THE PROBLEM: Print the data exactly as written, line for line, and leave its pictures behind.
### RECORDS SHOWN
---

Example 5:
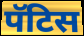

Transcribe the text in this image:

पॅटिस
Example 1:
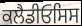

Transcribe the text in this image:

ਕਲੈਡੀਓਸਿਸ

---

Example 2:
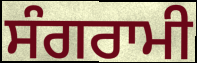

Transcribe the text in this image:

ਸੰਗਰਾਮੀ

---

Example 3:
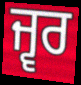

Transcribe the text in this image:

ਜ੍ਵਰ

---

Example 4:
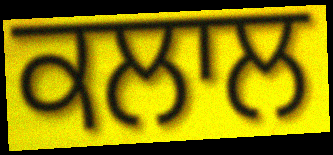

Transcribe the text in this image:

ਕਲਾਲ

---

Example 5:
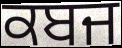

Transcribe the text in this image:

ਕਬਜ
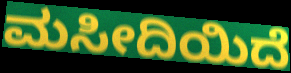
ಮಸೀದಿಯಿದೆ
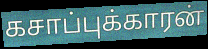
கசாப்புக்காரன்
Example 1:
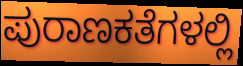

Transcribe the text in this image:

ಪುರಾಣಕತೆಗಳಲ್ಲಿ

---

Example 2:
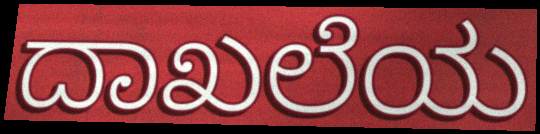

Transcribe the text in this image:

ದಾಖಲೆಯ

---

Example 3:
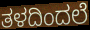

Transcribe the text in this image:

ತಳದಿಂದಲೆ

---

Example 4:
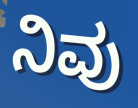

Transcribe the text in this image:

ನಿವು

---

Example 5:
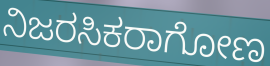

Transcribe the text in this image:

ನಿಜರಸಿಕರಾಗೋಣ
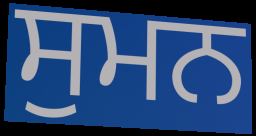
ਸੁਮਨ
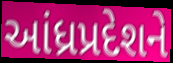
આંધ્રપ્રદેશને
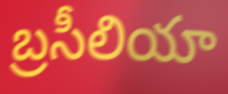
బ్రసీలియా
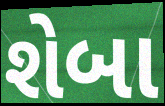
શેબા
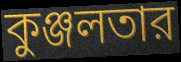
######
REPLY TO THE EXERCISE:
---

Example 5:

Transcribe the text in this image:

पॅटिस
Example 1:

Transcribe the text in this image:

ਕਲੈਡੀਓਸਿਸ

---

Example 2:

Transcribe the text in this image:

ਸੰਗਰਾਮੀ

---

Example 3:

Transcribe the text in this image:

ਜ੍ਵਰ

---

Example 4:

Transcribe the text in this image:

ਕਲਾਲ

---

Example 5:

Transcribe the text in this image:

ਕਬਜ
ಮಸೀದಿಯಿದೆ
கசாப்புக்காரன்
Example 1:

Transcribe the text in this image:

ಪುರಾಣಕತೆಗಳಲ್ಲಿ

---

Example 2:

Transcribe the text in this image:

ದಾಖಲೆಯ

---

Example 3:

Transcribe the text in this image:

ತಳದಿಂದಲೆ

---

Example 4:

Transcribe the text in this image:

ನಿವು

---

Example 5:

Transcribe the text in this image:

ನಿಜರಸಿಕರಾಗೋಣ
ਸੁਮਨ
આંધ્રપ્રદેશને
బ్రసీలియా
શેબા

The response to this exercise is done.